Whether or not someone is historically important is a matter of academics, best left to historians. If someone writes music that appeals to me, then that person is pretty important to me as a composer. Similarly, if someone who is "generally accepted" to be important writes music I can't stand, then he or she is irrelevant to me as an individual.
posted by David Toub
5:23 PM
Tuesday, January 18, 2005
Re: Canon Versus Repertory
My initial responses to Jerry’s question, in no particular order:
- Is it possible to create a hierarchy of composers, ranking them in order from most to least important? If so, is it desirable?
- Programming is a complex art form, dependent on resources, relying on complementariness, hostage to accurate performance materials. Sometimes the number of performances reflects the importance of a composer, but sometimes it doesn’t.
- There is a false hierarchy of venues, in which large spaces with huge ensembles are seen as more important than small venues with intimate ensembles. Why should this be so?
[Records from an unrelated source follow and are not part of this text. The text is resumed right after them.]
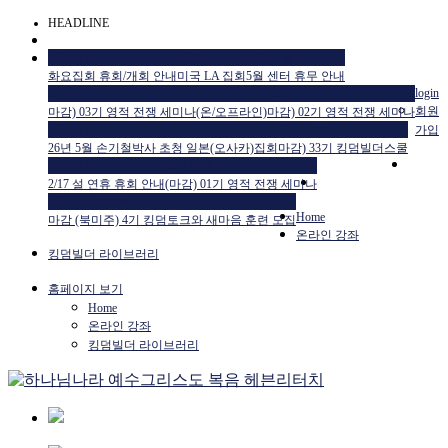
HEADLINE
공지사항
공지사항
공지사항
화요집회 휴회/개회 안내
미국 LA 집회
5월 센터 휴무 안내
교육일정
교육일정
login
회원
마감) 03기 영적 전쟁 세미나(온/오프라인)
마감) 02기 영적 전쟁 세미나
공지사항
교육일정
가입
26년 5월 손기철박사 초청 일본(오사카)집회
마감) 33기 킹덤빌더스쿨
공지사항
교육일정
2/17 설 연휴 휴회 안내
(마감) 01기 영적 전쟁 세미나
HTM USA 소식
Home
마감 (북미주) 4기 킹덤토크와 새마음 훈련 모집
온라인 강좌
킹덤빌더 라이브러리
홈페이지 보기
Home
온라인 강좌
킹덤빌더 라이브러리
After all, both experiences are channeled through a pair of ears to a single brain.
- Ives is a fairly frequent feature on vocal recitals; Adams is not.
- Feldman's generation was more interested in changing the course of music history than Adams's. Changing the course of music history is, of course, very impressive, but is it always the most important thing one can do? Surely, "importance" is a relative term, depending on cultural factors outside of the individual composer's control.
That's my somewhat disorganized response of the moment. I'm curious to know what others think.
posted by Lawrence Dillon
12:07 PM
Monday, January 17, 2005
Canon versus Repertory
We all know there are many composers who are considered important and influential but their works are seldom played and are certainly not part of the standard programming repertory. The Living Composer, who apparently wishes to remain anonymous, asks a question in his first-rate blog that deserves some discussion: "..Charles Ives might be the most discussed composer in American musical scholarship. Our discussion of Ives is central to our understanding of American classical music, but his useful experiments and mind-bending ideas were never put forward in a way that became palatable to a larger audience. He’s a bit of a niche composer who appears on a series like the ‘American Mavericks.’ His music does have a place in the SR, but it is nothing like that of Gershwin, for example.
Can we simply say then that Ives is more a part of the canon than the standard repertory?" The question raises a lot of interesting questions. For example, can we say John Adams, whose works get programmed and played a lot, a more important composer than, say, Morton Feldman, whose work is rarely head in big concert halls? (This is not to denigrate Adams, who is very good, but to raise the question of influence versus fame.) What are your thoughts?